▶ [Provided data]:

|---|

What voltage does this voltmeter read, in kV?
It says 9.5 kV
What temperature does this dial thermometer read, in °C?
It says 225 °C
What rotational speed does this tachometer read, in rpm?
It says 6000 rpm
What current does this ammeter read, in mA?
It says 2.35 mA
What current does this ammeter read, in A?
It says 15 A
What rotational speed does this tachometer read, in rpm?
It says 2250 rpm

|---|

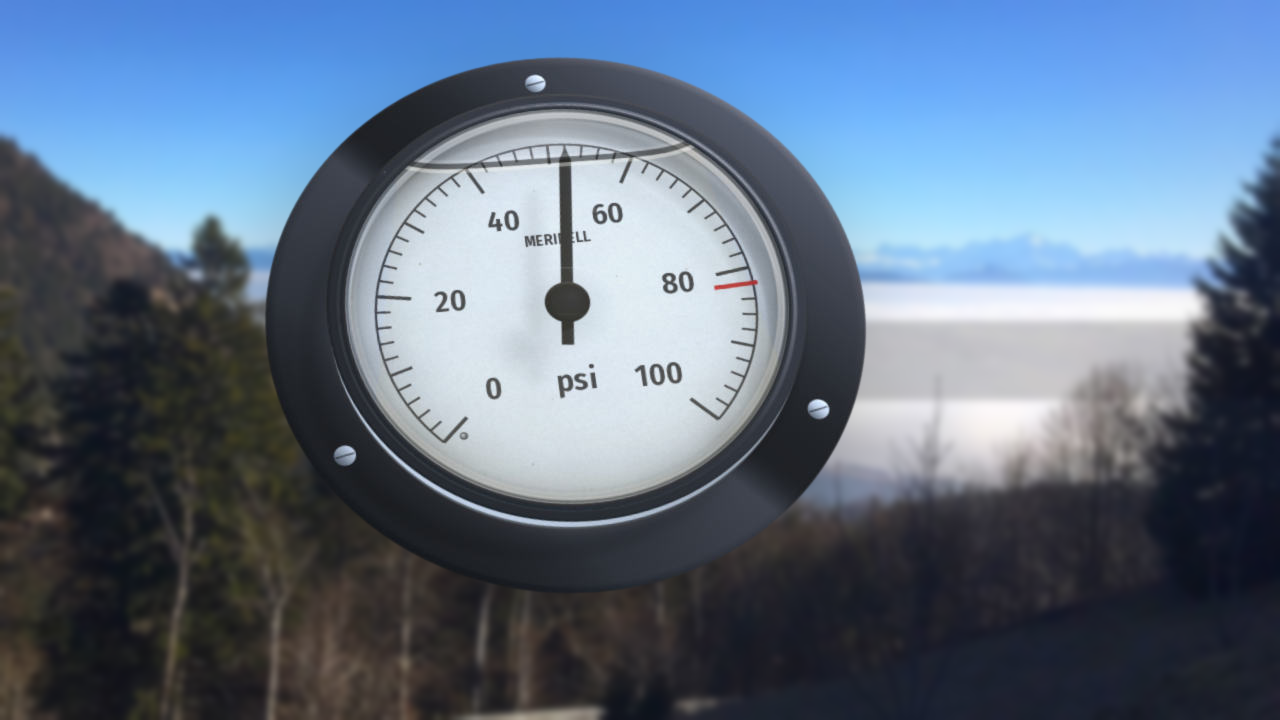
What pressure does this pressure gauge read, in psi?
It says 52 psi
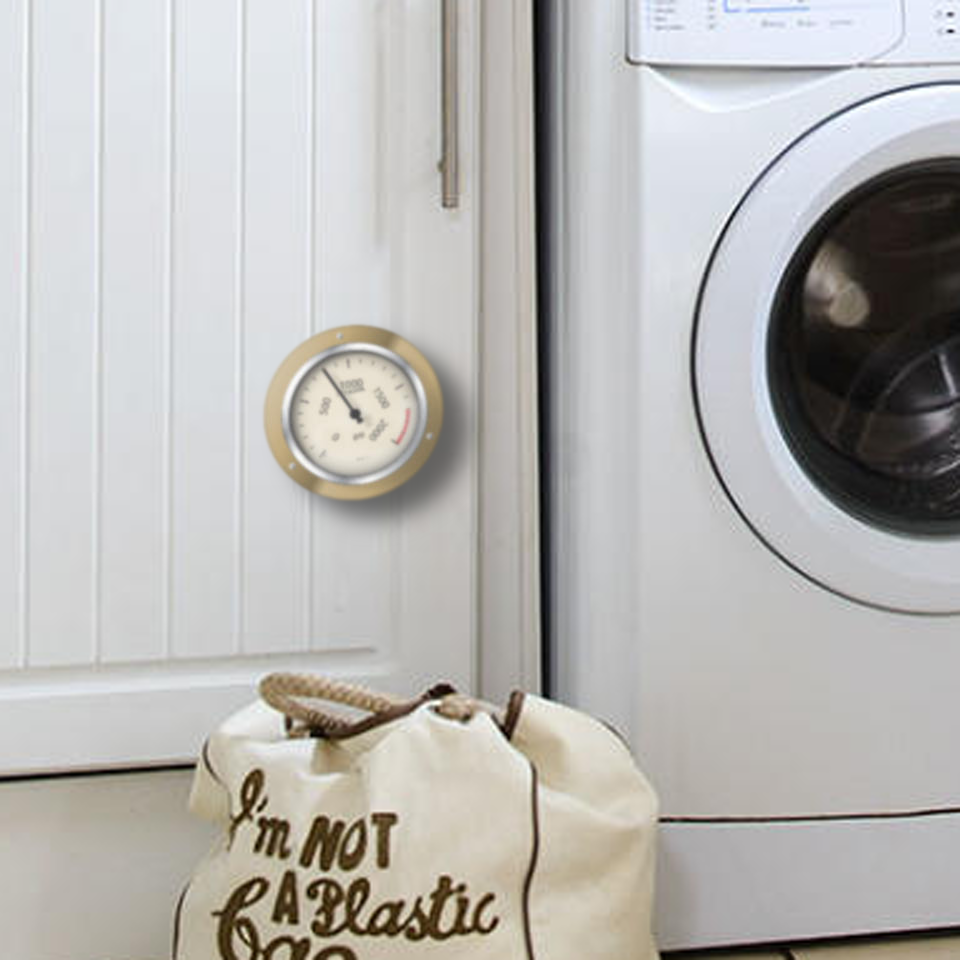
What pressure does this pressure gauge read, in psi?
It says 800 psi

|---|

▶ [Your instructions]: Duplicate the records above, everything from the line containing "What voltage does this voltmeter read, in kV?" down to the line containing "It says 15 A", including both of those lines.

▶ [Answer space]:
What voltage does this voltmeter read, in kV?
It says 9.5 kV
What temperature does this dial thermometer read, in °C?
It says 225 °C
What rotational speed does this tachometer read, in rpm?
It says 6000 rpm
What current does this ammeter read, in mA?
It says 2.35 mA
What current does this ammeter read, in A?
It says 15 A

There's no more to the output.